Effect of attention to audiovisual congruence within early visual cortex
In this study, attention to AV congruence was also observed to modulate the activity in visual regions. This finding is consistent with previous investigations of multisensory processing, which have identified enhanced responses within sensory-specific cortex (Macaluso et al., 2000; Noesselt et al., 2007; Alink et al., 2008). This study adds to this previous literature by showing the attentional modulation of these effects and by demonstrating that multisensory facilitation arises as early in the visual hierarchy as V1 (using meridian mapping in each single subject, Fig. 4A). Fine-resolution fMRI in the macaque has localized functional modulation of the auditory cortex by visual input in both the core and belt fields (Kayser et al., 2007) but multisensory effects in primary visual cortex have not been described in much detail [see Noesselt et al. (2007) who reported AV interaction in V1 based on anatomical criteria]. V1 has been shown to have direct connections with auditory regions in the monkey (Falchier et al., 2002) and it is possible that direct collateral connections drive this effect. However, it is also possible that feedback connections and interactions with higher level association areas may govern this response [Schroeder & Foxe, 2002; Noesselt et al., 2007; see also Ghazanfar et al. (2008) for interactions between STS and auditory regions during face/voice integration]. Our current finding of interplay between endogenous spatial attention and the processing of AV congruence may favour the second hypothesis, which emphasizes the role of high-level associative regions rather than relatively low-level automatic processing. Nonetheless, attention and MI may also affect the visual cortex via different pathways (e.g. frontoparietal for spatial attention and direct projections for MI). Additional work is needed to elucidate the relative contributions of these top-down and collateral influences.

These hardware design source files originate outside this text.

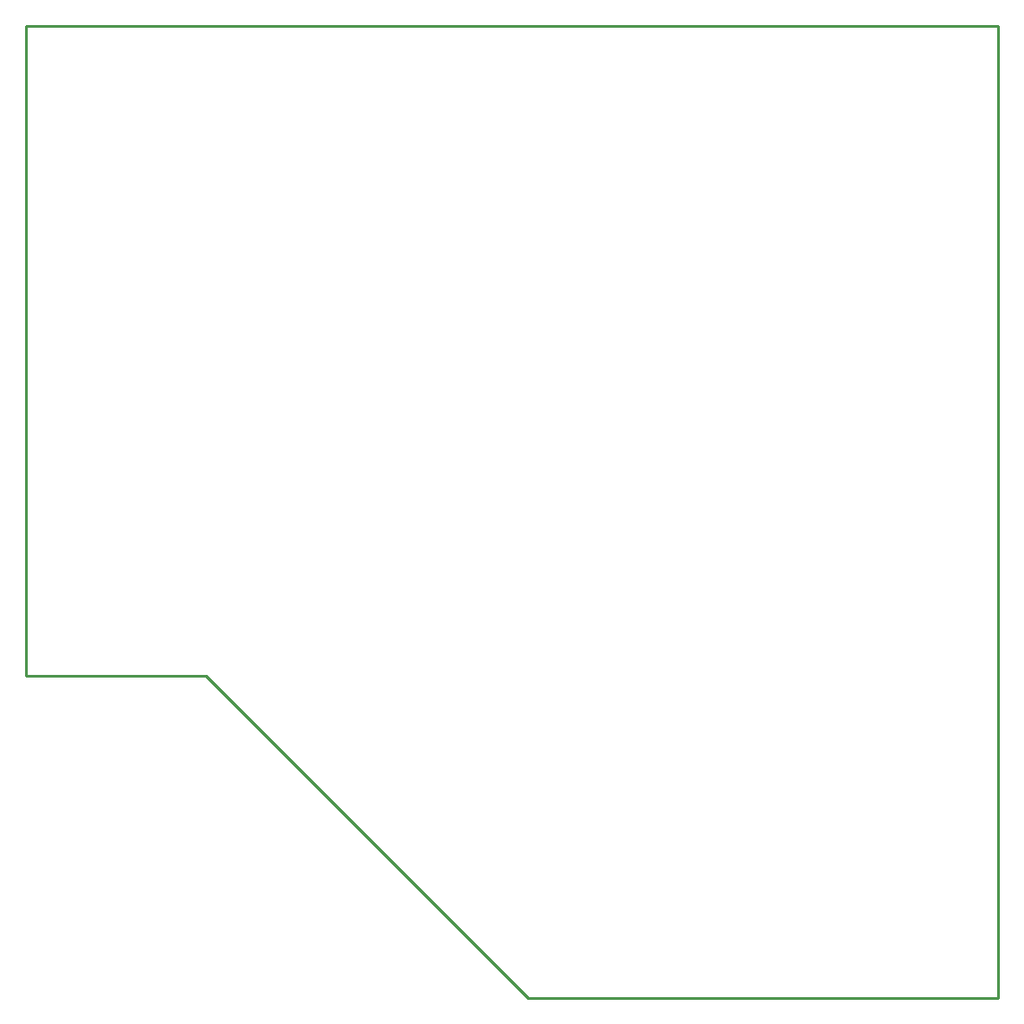
<source format=gm1>
G04*
G04 #@! TF.GenerationSoftware,Altium Limited,Altium Designer,19.1.8 (144)*
G04*
G04 Layer_Color=16711935*
%FSLAX24Y24*%
%MOIN*%
G70*
G01*
G75*
%ADD11C,0.0100*%
D11*
X0Y36220D02*
X36220D01*
X-0Y12008D02*
X0Y36220D01*
X36220Y0D02*
X36220Y36220D01*
X-0Y12008D02*
X6705Y12008D01*
X18713Y-0D02*
X36220Y0D01*
X6705Y12008D02*
X18713Y-0D01*
X0Y36220D02*
X36220D01*
X-0Y12008D02*
X0Y36220D01*
X36220Y0D02*
X36220Y36220D01*
X-0Y12008D02*
X6705Y12008D01*
X18713Y-0D02*
X36220Y0D01*
X6705Y12008D02*
X18713Y-0D01*
M02*

</source>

In the present study, the effect of attention on MI appeared to be more pronounced when stimuli were attended in the right visual field. This is an unexpected finding as the right side of the face (normally present in the left visual field) is thought to be a more important source of lingual cues (Geffen et al., 1971; Wolf & Goodale, 1987; Nicholls et al., 2004). However, these findings relate only to centrally presented face stimuli and it is possible that right visual field advantages for part-base processing (Hillger & Koenig, 1991; Rossion et al., 2000) may dominate during the lateralized presentation of faces.